The number of hairs, or “hairy phenotype,” is highly variable. A population of Fast Plants can have plants that range from nearly hairless to having hairs on all leaf surfaces, edges, and stems. Most importantly, the phenotype appears to be relatively unaffected by the environmental variables that typically vary in classrooms. For example, the number of hairs that develop on a plant does not appear to be influenced by temperature, nutrient availability (fertilizer) or light intensity.
So, the combination of high natural variability in Standard Fast Plant populations and resistance to environmental influences make hairiness an ideal trait for an artificial selection experiment.
With only a passing glance, students might ask what is so interesting about hairs? The answer is: they’re a wonderful mystery! Plant hairs–also known as trichomes–are not yet fully understood, but scientists hypothesize that they play a role in defense against predators, aid in the absorption of water and nutrients, and aid in the reflection of sunlight.
It may seem like a daunting task to count every hair on a plant, but fear not! Observations suggest that hairiness on one part of a plant is correlated to hairiness on other parts of a plant (i.e. a hairy plant is hairy everywhere and a bald plant is bald everywhere). It may be most efficient to count the hairs in one place on each plant, for example along the petiole or the margin of the first true leaf.
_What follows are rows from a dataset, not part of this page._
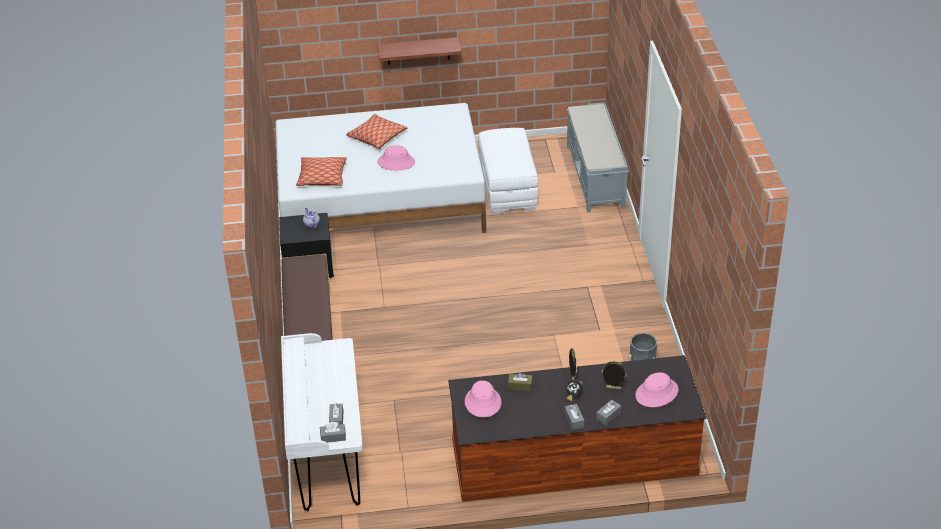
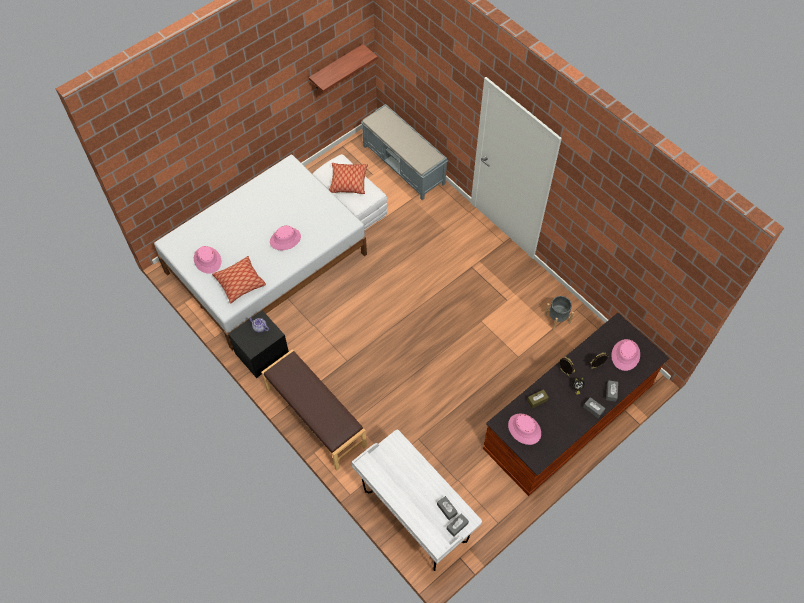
camera: 35 degrees left, 20 degrees up
pillow [346,114,408,149] -> pillow moved to [329,163,368,194]
shelf [378,37,461,65] -> shelf moved to [309,44,378,93]
none -> pink hat [194,246,221,274]

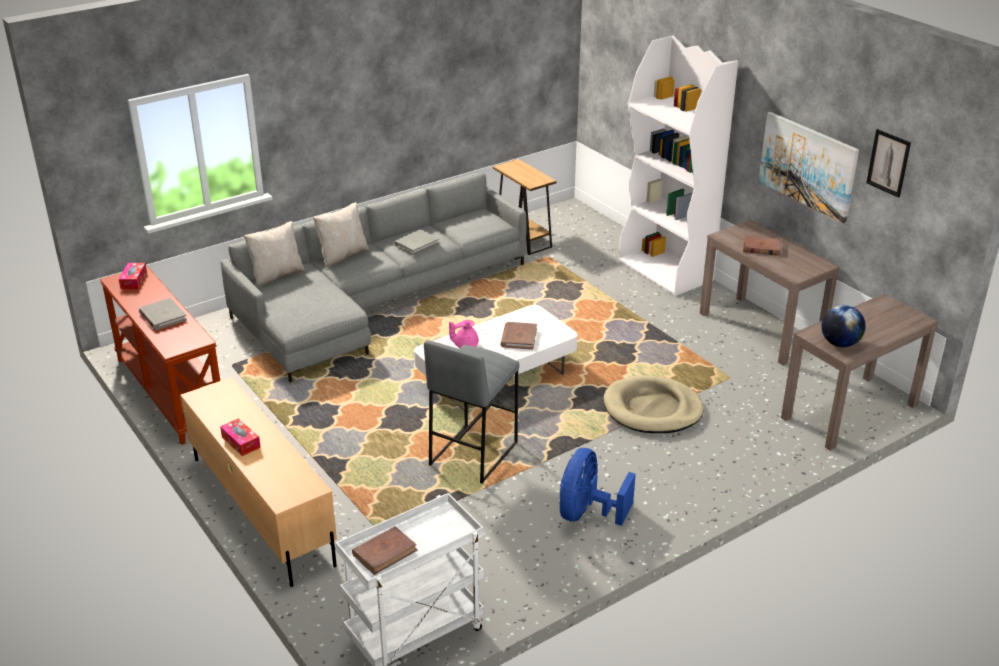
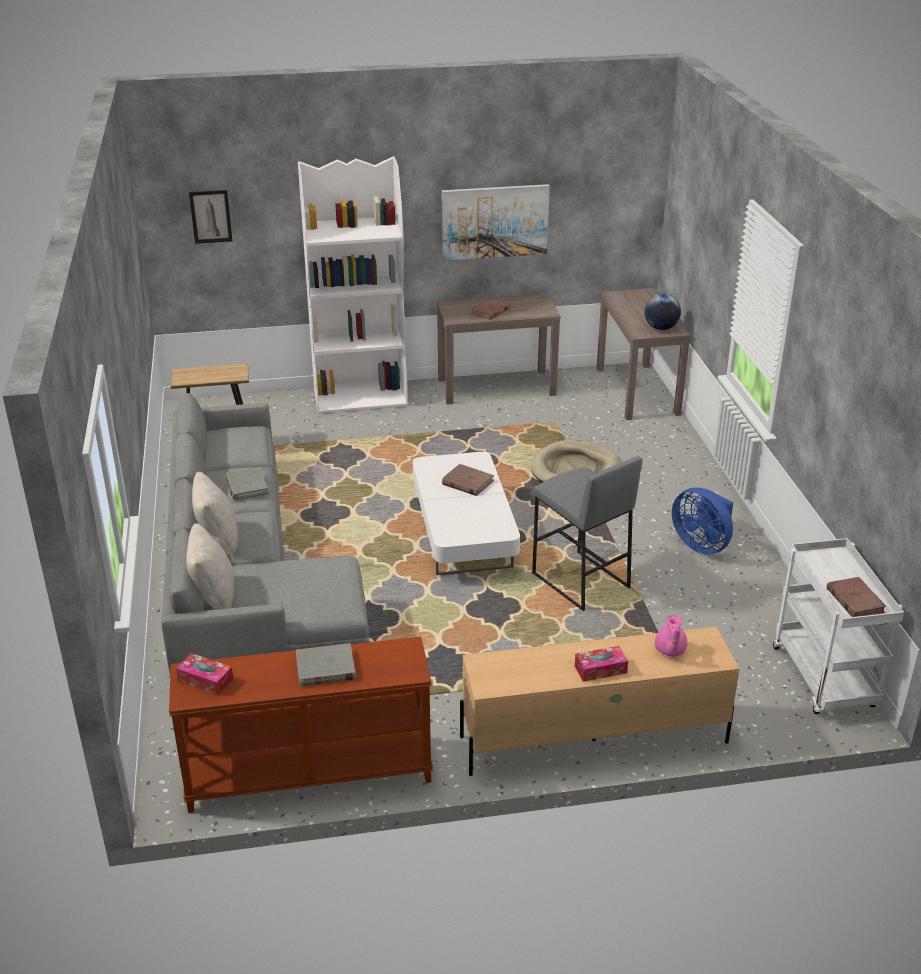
camera: 65 degrees left, 0 degrees up
pink teapot [449,320,479,348] -> pink teapot moved to [655,615,687,656]
picture [866,129,911,198] -> picture moved to [189,190,232,244]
There are multiple methods that you can take to make counting hairs simple and increase accuracy. No matter which method you choose, make sure that your work area is well lit (use a bright desk lamp, if available). It may be easiest to view the hairs by back-lighting and holding the plant in front of a dark contrasting background. If available, a hand lens can be used to magnify the hairs. Alternatively, a photo snapped with a phone or iPad can be enlarged to make viewing hairs easier. Here are three techniques we like for counting hairs:
1) Count on The Plant – If you don’t wish to trim leaves off your plants, hairs can be counted by carefully viewing the first true leaf. Make sure to rotate the plant and view it from all directions to avoid miscounting hairs.
2) Remove the First True Leaf – This method is the most simple as it allows the student to easily move and rotate the leaf to take an accurate count of the hairs from all viewpoints.
3) Photograph the Leaf – Students can photograph the leaf (attached to the plant or removed) and can view the photo to count the hairs. Don’t forget to include a ruler in your photo for scale! If your school allows it, you can even have the students use their cell phones to take pictures, then counting the hairs can be homework.
If you choose to photograph the leaves, and you want to add an interesting technology element to counting leaf hairs, you can use image-processing software to take your investigation into hairiness even further. ImageJ (free for both Windows and Mac) is a piece of software that allows taking measurements from photos. One application of this could be to measure hair density of a leaf margin or petiole. Instructions for using ImageJ to measure leaf density are as follows.
1) Install ImageJ (free) http://imagej.nih.gov/ij/download.html
2) Open the image that you wish to measure
3) Set the scale
a) Use the line tool to draw a line on the ruler in your image (circled in red in the image below)
b) The line should represent a known distance (i.e. a specific number of inches or centimeters, based on the ruler in your image)
c) In the Analyze menu, click Measure
d) In the Analyze menu, click Set Scale (see image below)
e) Input your measured values (reported from step C and the known distance from B) and click OK (see image above)
4) Use the freeform line tool (circled in red in the image below) to draw a line around the object to be measured
a) In the Analyze menu, click Measure
b) Record the reported value (in the image below, ImageJ is reporting the pictured leaf to be ~15cm in perimeter)
Sharing count data for leaf hairs is important for comparing how hairs vary in a population of Fast Plants. Graph the results from 26 or more plants, and what do you predict the shape of the graph will be?
Future posts will focus on analyzing and developing explanations for these types of data.